[Work request] Drop every image, then reproduce the data exactly as given.

##### Input records

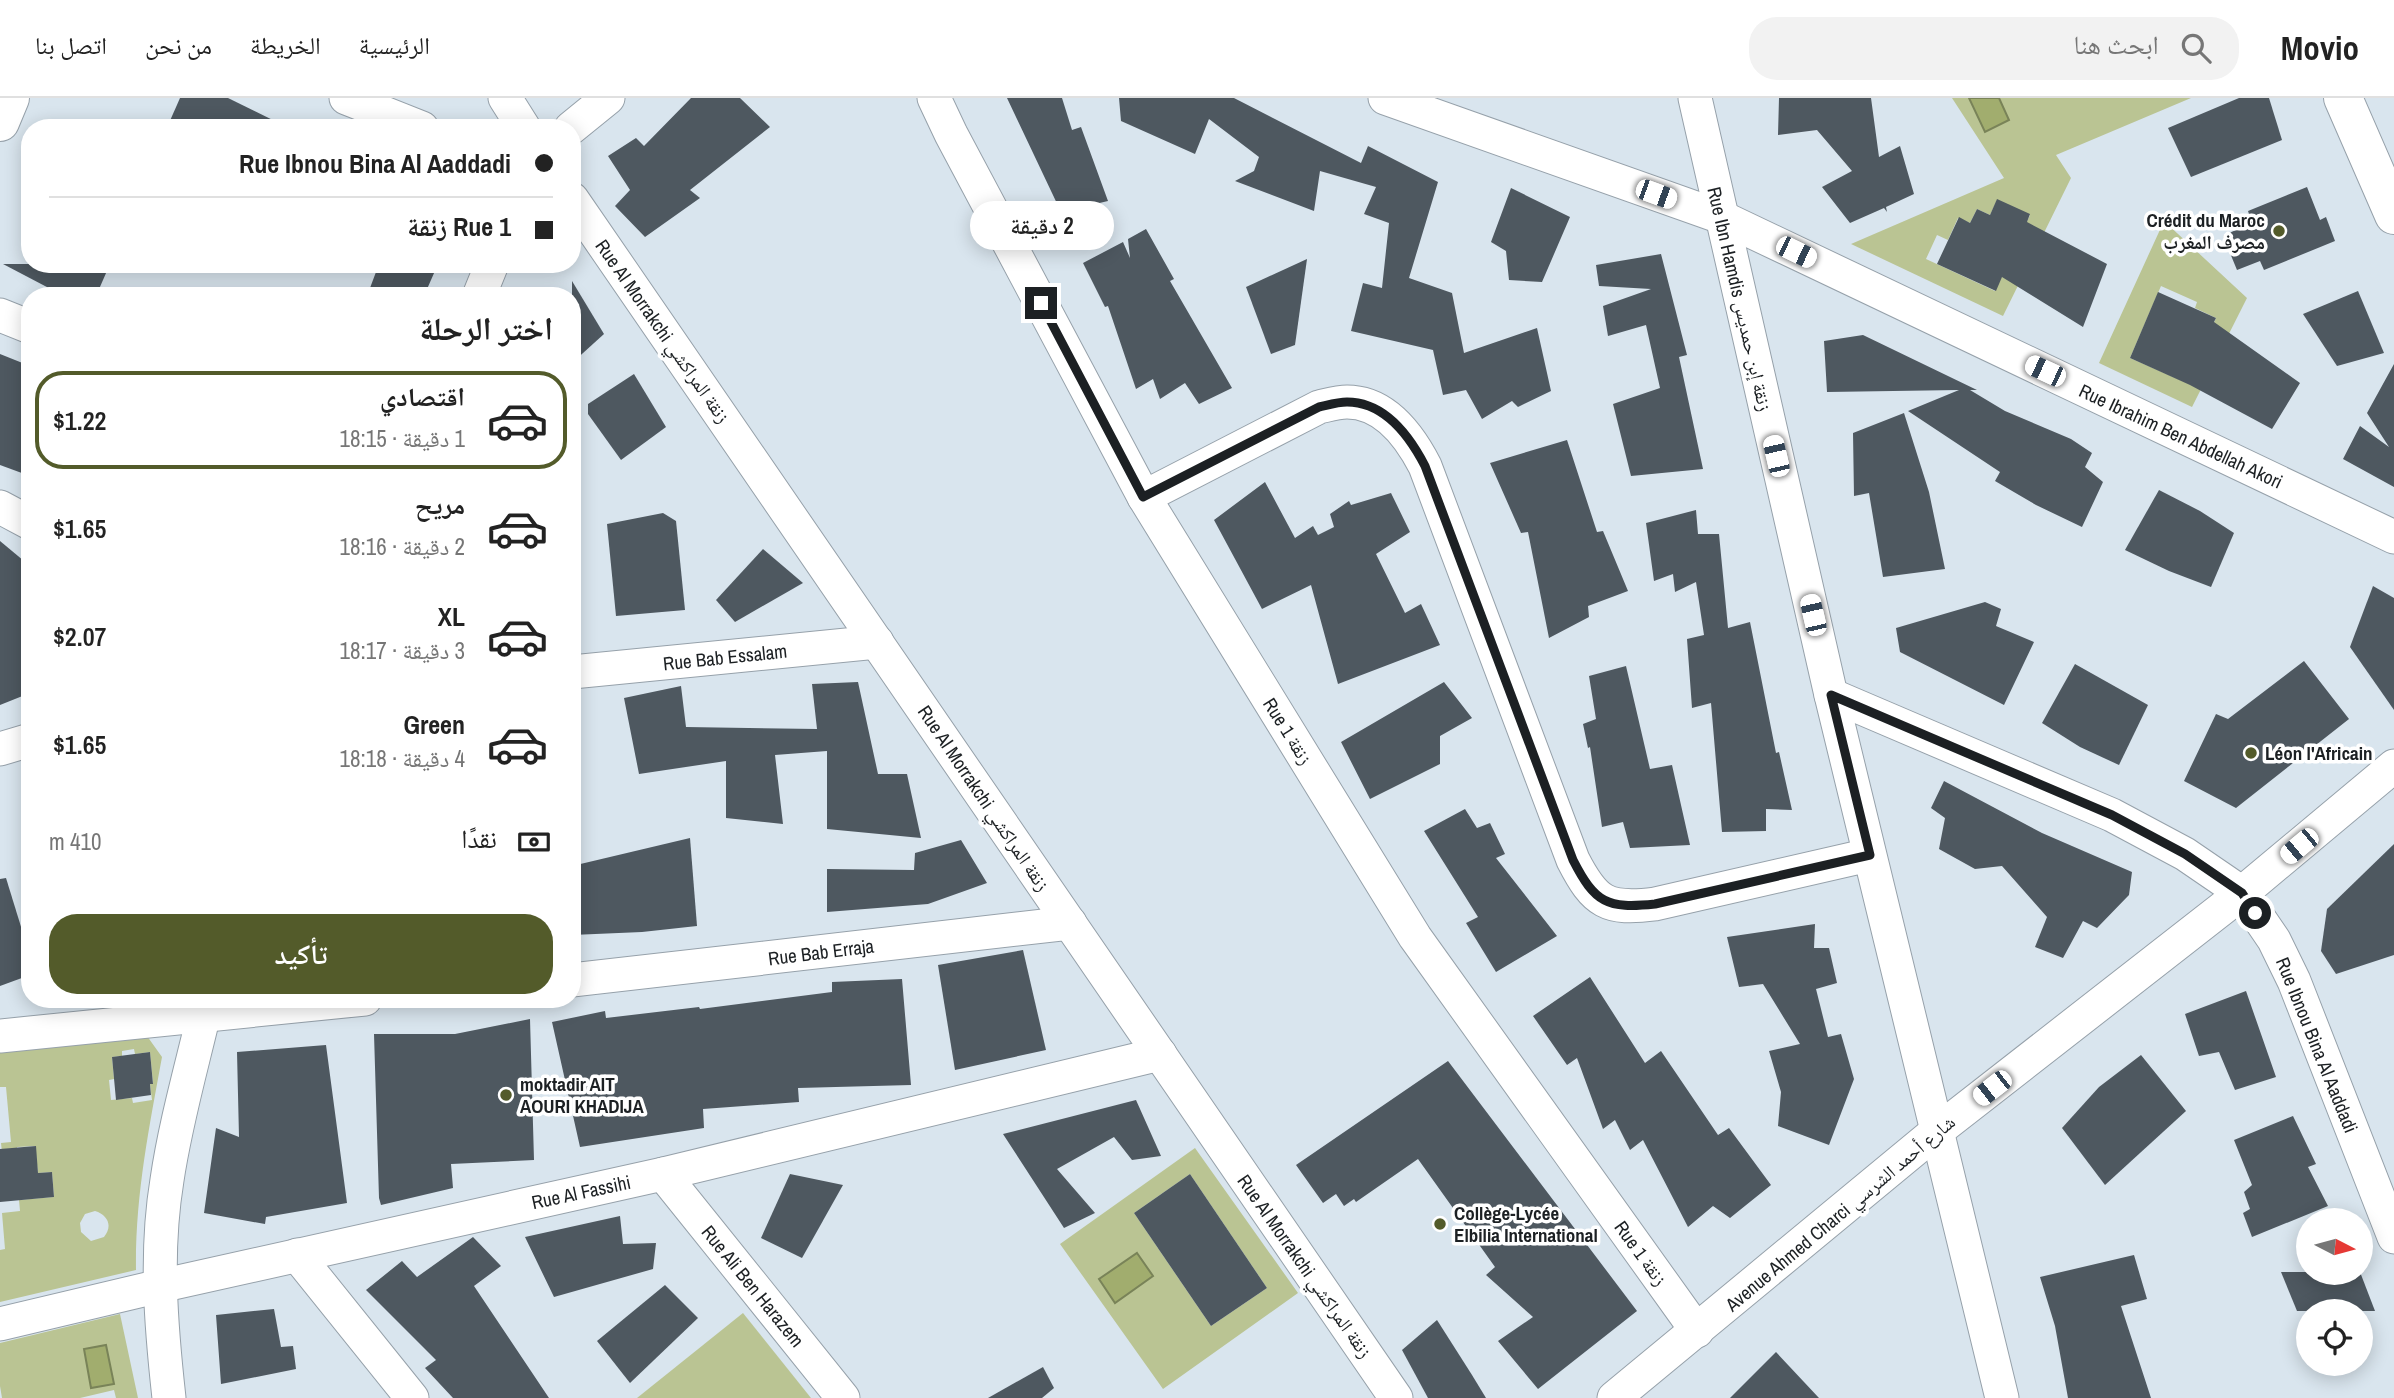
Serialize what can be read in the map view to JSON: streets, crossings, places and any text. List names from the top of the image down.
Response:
{
  "streets": {
    "street": [
      "Rue Ibn Hamdis زنقة إبن حمديس",
      "Rue Al Morrakchi زنقة المراكشي",
      "Rue Ibrahim Ben Abdellah Akori",
      "Rue Bab Essalam",
      "Rue 1 زنقة",
      "Rue Bab Erraja",
      "Rue Ibnou Bina Al Aaddadi",
      "Rue Al Fassihi",
      "Avenue Ahmed Charci شارع أحمد الشرسي",
      "Rue Ali Ben Harazem"
    ]
  },
  "crossings": [
    ["Rue Ibn Hamdis زنقة إبن حمديس", "Rue Ibrahim Ben Abdellah Akori"],
    ["Rue Ibn Hamdis زنقة إبن حمديس", "Rue Ibnou Bina Al Aaddadi"],
    ["Rue Ibn Hamdis زنقة إبن حمديس", "Avenue Ahmed Charci شارع أحمد الشرسي"],
    ["Rue Al Morrakchi زنقة المراكشي", "Rue Bab Essalam"],
    ["Rue Al Morrakchi زنقة المراكشي", "Rue Bab Erraja"],
    ["Rue Al Morrakchi زنقة المراكشي", "Rue Al Fassihi"],
    ["Rue 1 زنقة", "Avenue Ahmed Charci شارع أحمد الشرسي"],
    ["Rue Ibnou Bina Al Aaddadi", "Avenue Ahmed Charci شارع أحمد الشرسي"],
    ["Rue Al Fassihi", "Rue Ali Ben Harazem"]
  ],
  "places": [
    "Crédit du Maroc مصرف المغرب",
    "Léon l'Africain",
    "moktadir AIT AOURI KHADIJA",
    "Collège-Lycée Elbilia International"
  ],
  "north": "right",
  "page": {
    "header": "Movio",
    "search": "ابحث هنا",
    "nav": [
      "الرئيسية",
      "الخريطة",
      "من نحن",
      "اتصل بنا"
    ],
    "banner": ["Rue Ibnou Bina Al Aaddadi", "Rue 1 زنقة"],
    "bubble": "2 دقيقة",
    "heading": "اختر الرحلة",
    "list": [
      {
        "name": "اقتصادي",
        "note": "1 دقيقة · 18:15",
        "value": "$1.22"
      },
      {
        "name": "مريح",
        "note": "2 دقيقة · 18:16",
        "value": "$1.65"
      },
      {
        "name": "XL",
        "note": "3 دقيقة · 18:17",
        "value": "$2.07"
      },
      {
        "name": "Green",
        "note": "4 دقيقة · 18:18",
        "value": "$1.65"
      }
    ],
    "pay": ["نقدًا", "410 m"],
    "buttons": "تأكيد"
  }
}
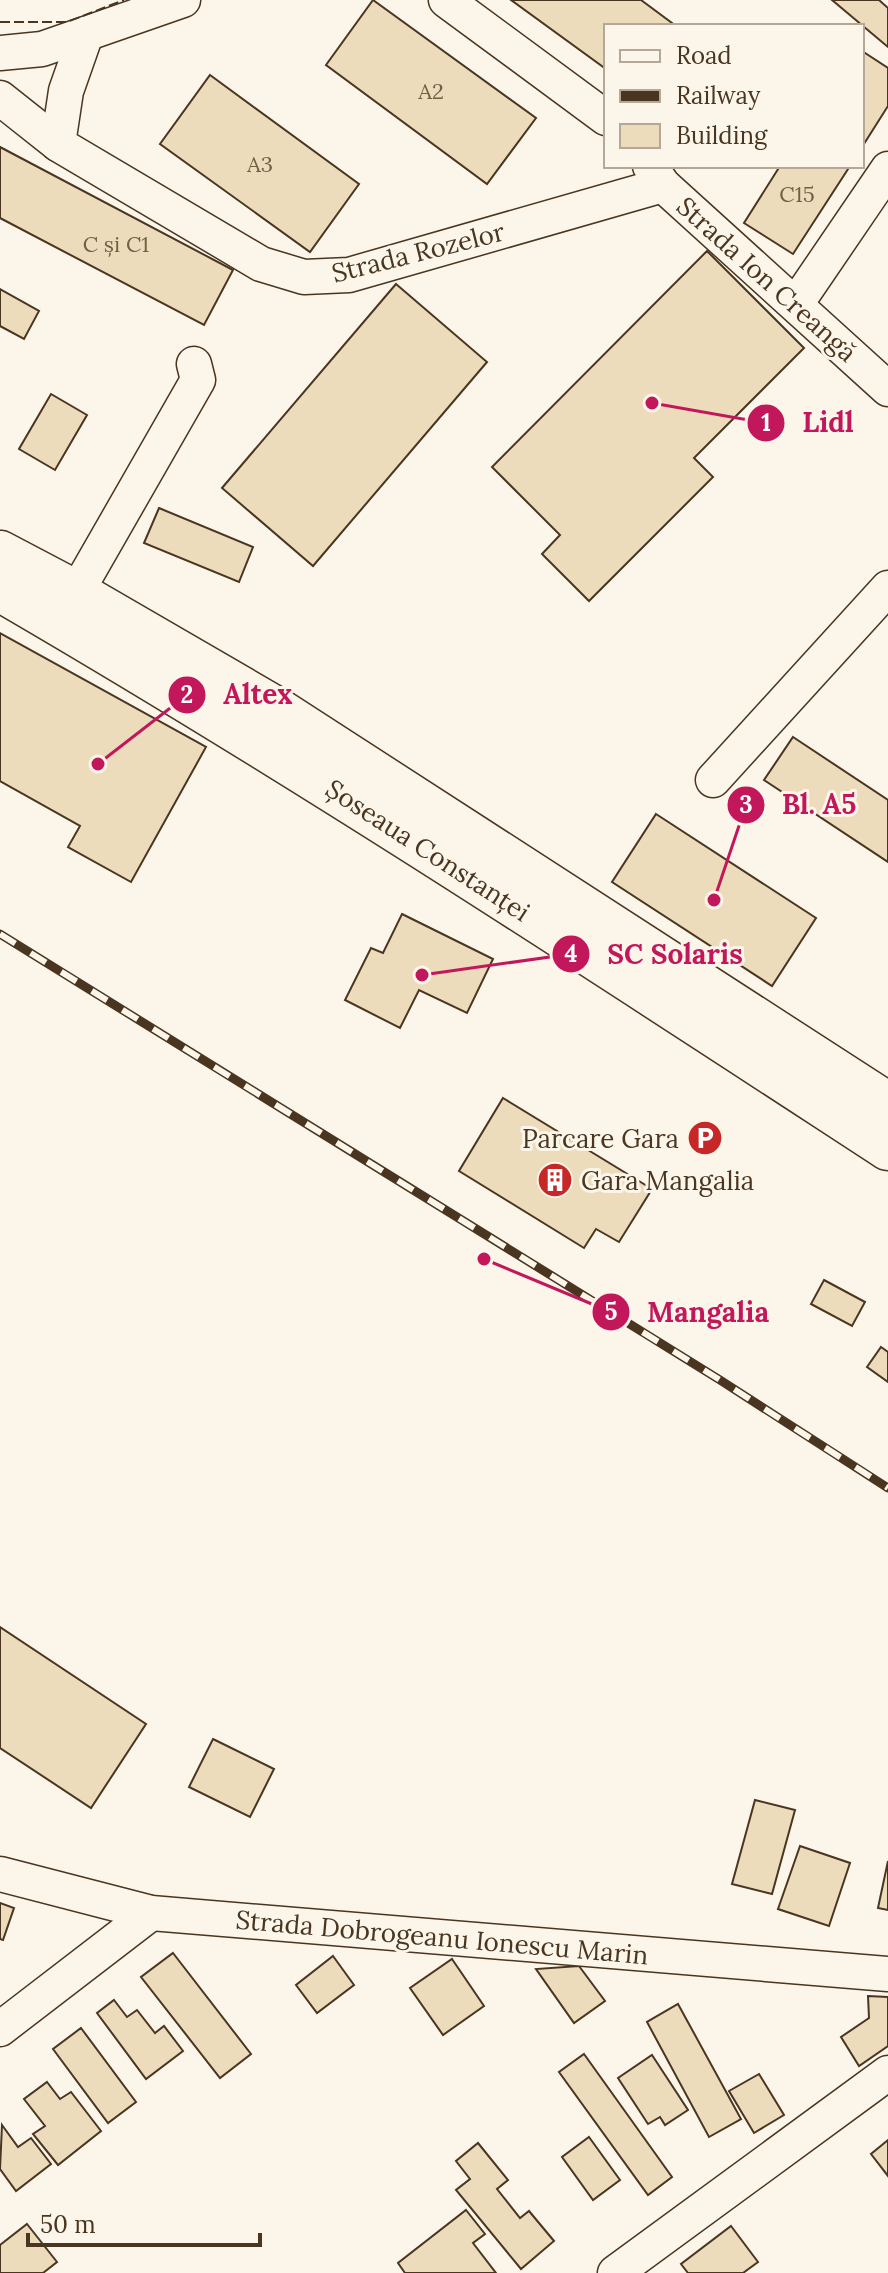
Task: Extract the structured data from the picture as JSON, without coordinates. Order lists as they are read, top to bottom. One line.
{"streets":{"main road":["Șoseaua Constanței"],"street":["Strada Rozelor","Strada Ion Creangă","Strada Dobrogeanu Ionescu Marin"]},"crossings":[["Strada Rozelor","Strada Ion Creangă"]],"places":{"other":["Lidl","Altex","Bl. A5","SC Solaris","Mangalia"],"parking":["Parcare Gara"],"building":["Gara Mangalia"]},"house_numbers":["A2","A3","C15","C și C1"],"legend":["Road","Railway","Building"],"scale_bar":"50 m"}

##########

[Answer for this exercise]
Serialize what can be read in the map view to JSON: streets, crossings, places and any text. List names from the top of the image down.
Response:
{
  "streets": {
    "street": [
      "Rue Ibn Hamdis زنقة إبن حمديس",
      "Rue Al Morrakchi زنقة المراكشي",
      "Rue Ibrahim Ben Abdellah Akori",
      "Rue Bab Essalam",
      "Rue 1 زنقة",
      "Rue Bab Erraja",
      "Rue Ibnou Bina Al Aaddadi",
      "Rue Al Fassihi",
      "Avenue Ahmed Charci شارع أحمد الشرسي",
      "Rue Ali Ben Harazem"
    ]
  },
  "crossings": [
    ["Rue Ibn Hamdis زنقة إبن حمديس", "Rue Ibrahim Ben Abdellah Akori"],
    ["Rue Ibn Hamdis زنقة إبن حمديس", "Rue Ibnou Bina Al Aaddadi"],
    ["Rue Ibn Hamdis زنقة إبن حمديس", "Avenue Ahmed Charci شارع أحمد الشرسي"],
    ["Rue Al Morrakchi زنقة المراكشي", "Rue Bab Essalam"],
    ["Rue Al Morrakchi زنقة المراكشي", "Rue Bab Erraja"],
    ["Rue Al Morrakchi زنقة المراكشي", "Rue Al Fassihi"],
    ["Rue 1 زنقة", "Avenue Ahmed Charci شارع أحمد الشرسي"],
    ["Rue Ibnou Bina Al Aaddadi", "Avenue Ahmed Charci شارع أحمد الشرسي"],
    ["Rue Al Fassihi", "Rue Ali Ben Harazem"]
  ],
  "places": [
    "Crédit du Maroc مصرف المغرب",
    "Léon l'Africain",
    "moktadir AIT AOURI KHADIJA",
    "Collège-Lycée Elbilia International"
  ],
  "north": "right",
  "page": {
    "header": "Movio",
    "search": "ابحث هنا",
    "nav": [
      "الرئيسية",
      "الخريطة",
      "من نحن",
      "اتصل بنا"
    ],
    "banner": ["Rue Ibnou Bina Al Aaddadi", "Rue 1 زنقة"],
    "bubble": "2 دقيقة",
    "heading": "اختر الرحلة",
    "list": [
      {
        "name": "اقتصادي",
        "note": "1 دقيقة · 18:15",
        "value": "$1.22"
      },
      {
        "name": "مريح",
        "note": "2 دقيقة · 18:16",
        "value": "$1.65"
      },
      {
        "name": "XL",
        "note": "3 دقيقة · 18:17",
        "value": "$2.07"
      },
      {
        "name": "Green",
        "note": "4 دقيقة · 18:18",
        "value": "$1.65"
      }
    ],
    "pay": ["نقدًا", "410 m"],
    "buttons": "تأكيد"
  }
}
Task: Extract the structured data from the picture as JSON, without coordinates. Order lists as they are read, top to bottom. One line.
{"streets":{"main road":["Șoseaua Constanței"],"street":["Strada Rozelor","Strada Ion Creangă","Strada Dobrogeanu Ionescu Marin"]},"crossings":[["Strada Rozelor","Strada Ion Creangă"]],"places":{"other":["Lidl","Altex","Bl. A5","SC Solaris","Mangalia"],"parking":["Parcare Gara"],"building":["Gara Mangalia"]},"house_numbers":["A2","A3","C15","C și C1"],"legend":["Road","Railway","Building"],"scale_bar":"50 m"}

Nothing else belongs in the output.